27 luglio 2008 · scritto da barbapapa

toxoplasmosiLa toxoplasmosi è una infezione banale, che si può prendere senza nemmeno accorgersene e che, una volta contratta, lascia un’immunità permanente. Se però ci si ammala in gravidanza, può essere pericolosa per il bebè. Ecco tutto quello che bisogna sapere.

Che cos’è?

E’ una malattia infettiva provocata dal “toxoplasma gondii”, un parassita intracellulare obbligato (che per sopravvivere ha bisogno di stare all’interno delle cellule) diffuso tra uccelli e mammiferi. Il suo “ospite privilegiato” è il gatto che, attraverso le feci, può contaminare il terreno o gli alimenti che crescono nella terra, come le verdure.

Come si contrae?

Si contrae ingerendo il toxoplasma o cibi che ne sono stati contaminati: verdure crude, ma anche carni crude, dal momento che gli animali possono infettarsi mangiando vegetali su cui sia presente il parassita. Non è invece una malattia che si prende per semplice contatto, a meno che non si portino le mani alla bocca.

Che cosa succede se ci si ammala?

Se contratta in un momento qualunque della vita, la malattia è generalmente asintomatica e non dà alcun tipo di problema: ecco perché non ci si accorge nemmeno di averla avuta. I problemi insorgono se la si contrae per la prima volta in gravidanza.

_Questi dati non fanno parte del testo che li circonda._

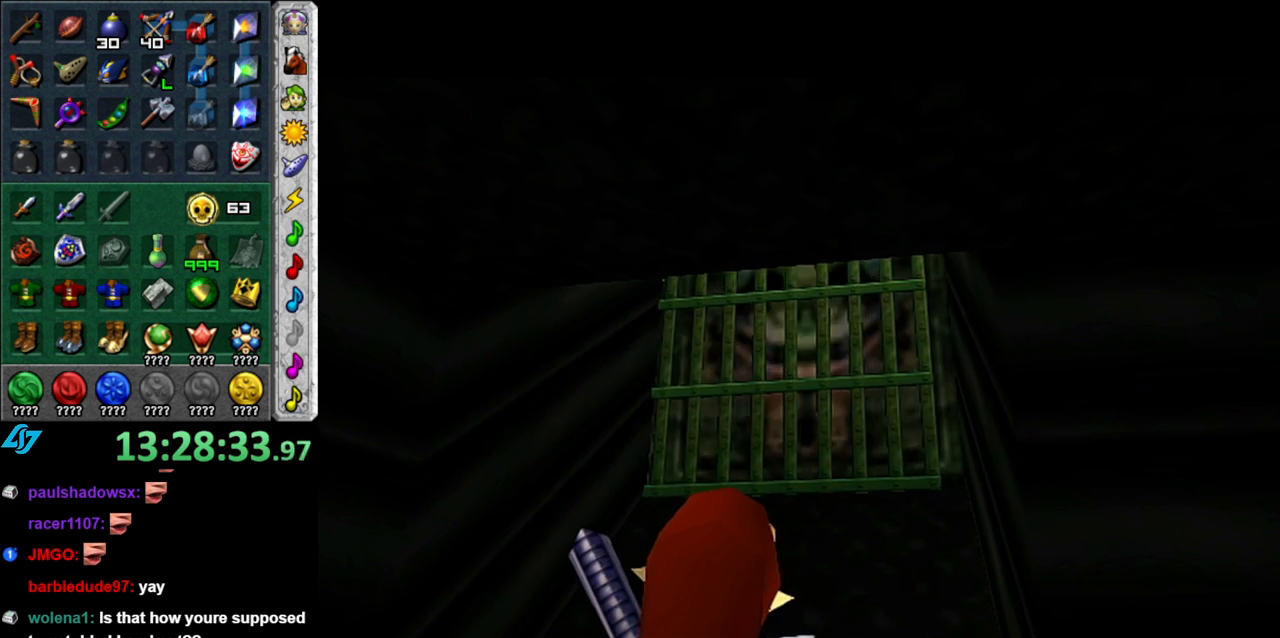
{"buttons": [], "left_stick": "up", "right_stick": "center", "button_events": []}
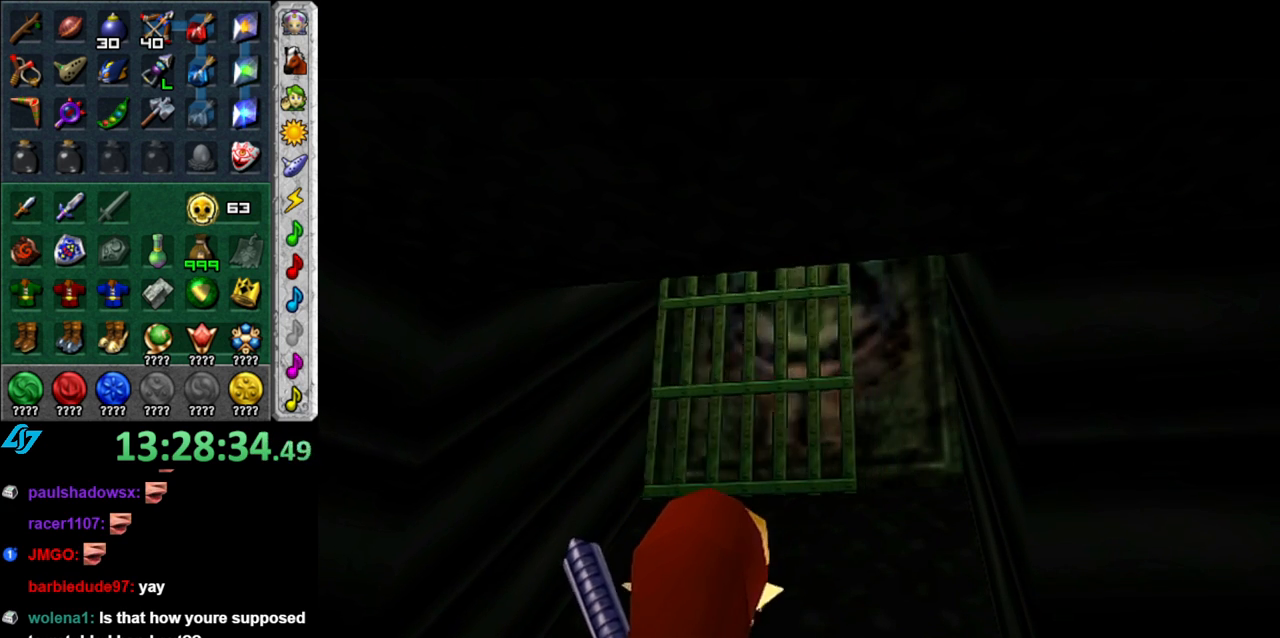
{"buttons": [], "left_stick": "up", "right_stick": "center", "button_events": []}
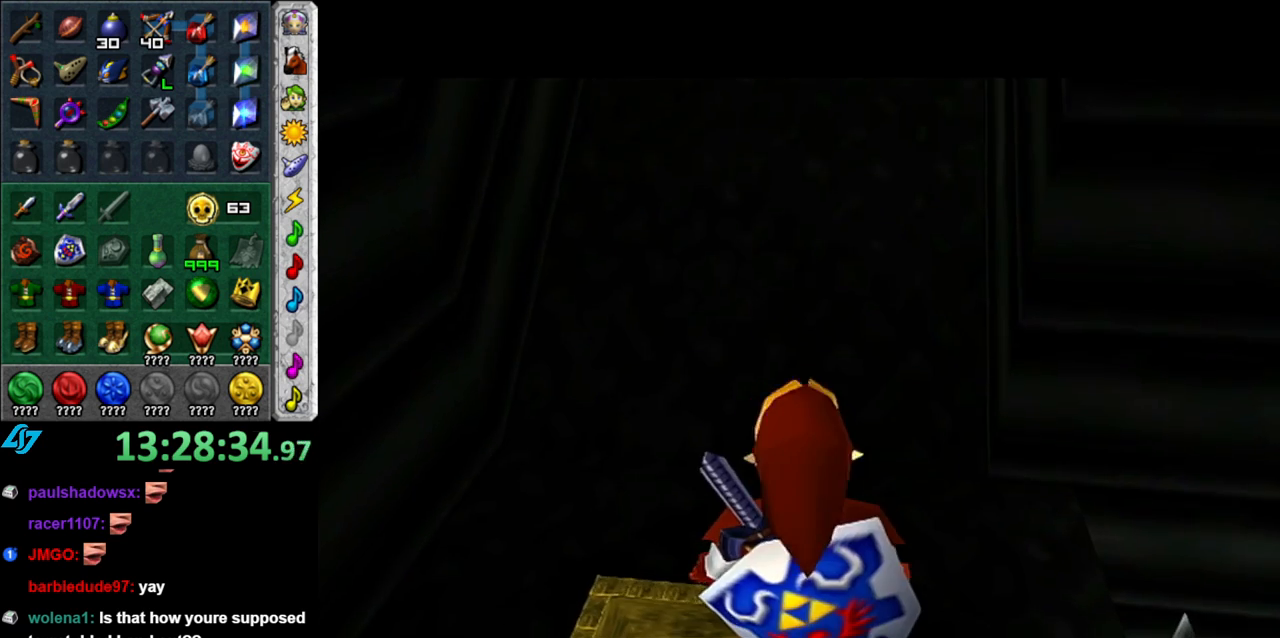
{"buttons": [], "left_stick": "up", "right_stick": "center", "button_events": [[333, "A", "down"], [450, "A", "up"]]}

Quali sono i pericoli in gravidanza?

I rischi non sono per la mamma, ma per il bambino che porta in grembo, qualora il toxoplasma dovesse oltrepassare la barriera placentare e contaminare anche il feto. Quanto più precocemente di verifica l’infezione, tanto più seri possono essere i danni per il bambino, ma in epoca gestazionale precoce è veramente molto difficile che il parassita riesca ad attraversare la placenta, mentre questa probabilità aumenta nel corso dei mesi. I problemi a carico del feto possono essere di varia entità: si può andare dall’aborto spontaneo a lesione a carico degli occhi o del sistema nervoso, con ritardo mentale più o meno grave.

Come accorgersi se si ha la toxoplasmosi?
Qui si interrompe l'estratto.